There’s a 3.5mm audio jack, so you can use wired headphones. And honestly, if you’re hoping to hear those classic games sound their best, you’ll need headphones, because the speakers are just plain bad. Very hollow, with very little bulk at all. The positioning of the built-in speakers on the bottom edge is also pretty bad, as my fingers often covered them while playing. While I’d rather not have to deal with wired headphones, that’s the only real way to get good sound from the Evercade EXP.

The Evercade EXP’s battery life is advertised at over 4 hours, and in my experience, that’s pretty accurate. I actually lost track of how long I played Breath of Fire before the battery light started flashing red. I’m considering that one for the “win” column. It has less battery life than the latest Switch revision, but more than the Switch OLED, and while I was pleasantly surprised to lose track of time during an extended session, I honestly expected more. It would make a great companion for short flights, but trips across the country or overseas will require charging or a power bank. Judging its remaining battery life is made a bit more complicated by the lack of an easy “quick resume” feature, for lack of a better term. With the Switch or the older 3DS, putting these systems into sleep mode is as easy as pressing a button or shutting down the system. With the Evercade EXP, it’s not that simple or obvious. If you want to pick up where you left off, press the menu button and just wait for the Evercade EXP to go to sleep. Less than ideal. Hopefully a future firmware update can add a fast standby feature.

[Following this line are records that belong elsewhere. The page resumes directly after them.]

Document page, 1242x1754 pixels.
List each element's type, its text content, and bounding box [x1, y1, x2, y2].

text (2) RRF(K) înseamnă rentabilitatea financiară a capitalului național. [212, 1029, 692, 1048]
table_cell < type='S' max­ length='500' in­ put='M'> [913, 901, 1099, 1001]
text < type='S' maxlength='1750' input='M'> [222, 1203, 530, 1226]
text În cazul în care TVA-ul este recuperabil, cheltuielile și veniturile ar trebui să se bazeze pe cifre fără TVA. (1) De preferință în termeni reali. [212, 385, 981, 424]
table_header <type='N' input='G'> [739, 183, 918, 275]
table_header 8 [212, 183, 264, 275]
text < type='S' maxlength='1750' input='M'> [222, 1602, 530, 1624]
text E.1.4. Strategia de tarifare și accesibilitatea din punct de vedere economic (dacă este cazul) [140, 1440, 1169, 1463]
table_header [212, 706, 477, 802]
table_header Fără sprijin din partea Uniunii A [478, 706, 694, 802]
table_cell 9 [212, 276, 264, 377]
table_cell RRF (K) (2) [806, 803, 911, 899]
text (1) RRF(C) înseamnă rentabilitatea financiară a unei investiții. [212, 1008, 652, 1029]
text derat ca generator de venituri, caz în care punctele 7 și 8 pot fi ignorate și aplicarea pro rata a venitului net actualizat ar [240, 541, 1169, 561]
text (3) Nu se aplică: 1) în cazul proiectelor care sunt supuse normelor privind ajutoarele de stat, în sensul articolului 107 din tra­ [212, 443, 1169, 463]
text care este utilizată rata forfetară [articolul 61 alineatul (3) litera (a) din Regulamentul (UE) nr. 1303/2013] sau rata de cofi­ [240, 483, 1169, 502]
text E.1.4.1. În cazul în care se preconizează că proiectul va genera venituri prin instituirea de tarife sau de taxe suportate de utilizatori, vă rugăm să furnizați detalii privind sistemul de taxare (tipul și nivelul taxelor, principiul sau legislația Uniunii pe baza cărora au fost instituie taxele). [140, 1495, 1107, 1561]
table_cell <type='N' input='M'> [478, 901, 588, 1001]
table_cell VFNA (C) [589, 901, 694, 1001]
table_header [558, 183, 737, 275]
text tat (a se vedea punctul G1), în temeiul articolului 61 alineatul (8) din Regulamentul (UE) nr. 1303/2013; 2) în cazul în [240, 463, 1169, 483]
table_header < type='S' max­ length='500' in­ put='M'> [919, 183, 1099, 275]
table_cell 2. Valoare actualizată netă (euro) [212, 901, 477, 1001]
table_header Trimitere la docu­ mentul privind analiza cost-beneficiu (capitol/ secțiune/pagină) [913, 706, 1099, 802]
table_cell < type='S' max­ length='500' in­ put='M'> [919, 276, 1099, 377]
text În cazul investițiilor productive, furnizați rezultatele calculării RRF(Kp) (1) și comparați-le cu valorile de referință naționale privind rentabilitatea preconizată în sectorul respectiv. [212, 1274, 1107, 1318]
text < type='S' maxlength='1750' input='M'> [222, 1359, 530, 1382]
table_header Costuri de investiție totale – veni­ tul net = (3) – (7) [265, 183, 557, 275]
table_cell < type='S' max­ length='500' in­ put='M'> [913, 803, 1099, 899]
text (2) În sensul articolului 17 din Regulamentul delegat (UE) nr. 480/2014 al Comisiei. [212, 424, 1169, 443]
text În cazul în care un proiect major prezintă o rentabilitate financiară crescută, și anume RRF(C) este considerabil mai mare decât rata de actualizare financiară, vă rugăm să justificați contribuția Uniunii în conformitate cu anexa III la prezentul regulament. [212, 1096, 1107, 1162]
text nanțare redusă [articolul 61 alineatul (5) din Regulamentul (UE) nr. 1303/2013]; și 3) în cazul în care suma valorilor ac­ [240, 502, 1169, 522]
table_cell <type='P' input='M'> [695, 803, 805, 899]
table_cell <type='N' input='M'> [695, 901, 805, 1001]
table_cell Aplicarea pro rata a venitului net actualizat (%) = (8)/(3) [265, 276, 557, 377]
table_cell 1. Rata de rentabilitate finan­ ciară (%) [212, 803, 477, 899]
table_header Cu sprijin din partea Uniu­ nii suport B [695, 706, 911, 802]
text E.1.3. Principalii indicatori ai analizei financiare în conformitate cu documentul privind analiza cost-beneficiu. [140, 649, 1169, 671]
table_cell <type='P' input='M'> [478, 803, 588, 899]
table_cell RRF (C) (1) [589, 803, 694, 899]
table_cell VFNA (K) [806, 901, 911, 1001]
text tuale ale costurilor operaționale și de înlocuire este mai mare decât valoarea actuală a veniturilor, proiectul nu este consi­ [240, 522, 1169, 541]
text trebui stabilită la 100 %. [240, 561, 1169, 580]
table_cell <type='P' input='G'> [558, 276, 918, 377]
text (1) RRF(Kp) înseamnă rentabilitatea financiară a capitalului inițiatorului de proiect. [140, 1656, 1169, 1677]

Besides missing a few features I’d expect in a modern handheld, the Evercade EXP is fantastic. The weight was a little more than I expected, but it doesn’t feel heavy, it does feel heavy. That’s an important distinction, as its weight makes it feel like reliable hardware rather than a cheap handheld. The buttons are all pretty wonderful, with just the right amount of travel on the face buttons and a very satisfying click for the shoulder buttons. The D-pad also feels good. It’s a circular D-pad, similar to what you might find on an Xbox controller, and it has just the right amount of “give”.

By pressing the TATE at the bottom, the screen instantly switches from landscape to portrait mode.

The thickness is a little surprising, but feels quite nice to hold. Coupled with the aforementioned weight, it’s really wonderful to use, even with my big hands. The plastic shell is textured on the back panel just enough to give it a bit more grip, and its width fits well between my two hands. The only downside is the speaker placement as mentioned before but I tend to use my little fingers to rock handhelds so if you’re not like me you probably won’t have to worry about it.

get vertical

One of the coolest things about the Evercade EXP is its “TATE” button. Pronounced “tah-tay”, it’s apparently the Japanese word for “vertical”, and pressing the TATE on the bottom of the Evercade EXP instantly switches the screen from landscape to portrait mode. This means that games like 1941, 1942 and 1943 can all be played in their proper orientation, taking up the entire screen rather than shrinking with spaces on either side in a horizontal layout. It’s awesome. There’s even a pair of A and B buttons next to the D-pad that only register when you’re in TATE mode, making for an amazing arcade shmup machine. I certainly wasn’t expecting something like this, and with at least three built-in games taking full advantage of it, you can see for yourself right away how awesome it is.

The screen itself is gorgeous. It’s an IPS panel, as opposed to the TN type of the original Evercade handheld, and it’s wonderful. Vibrant and beautiful colors, absolutely zero smudging or ghosting and fantastic viewing angles. It’s a little small at 4.3″, especially if you’re used to a Nintendo Switch or even a Switch Lite, but that’s nothing my aging eyes couldn’t handle. It’s not a screen touch screen which is fine but be warned it picks up fingerprints anyway I swear I never touched the screen once and yet there were at least half a dozen ‘fingerprints spoiling its beauty. I’m sorry, Evercade EXP screen, I’ll be more careful in the future.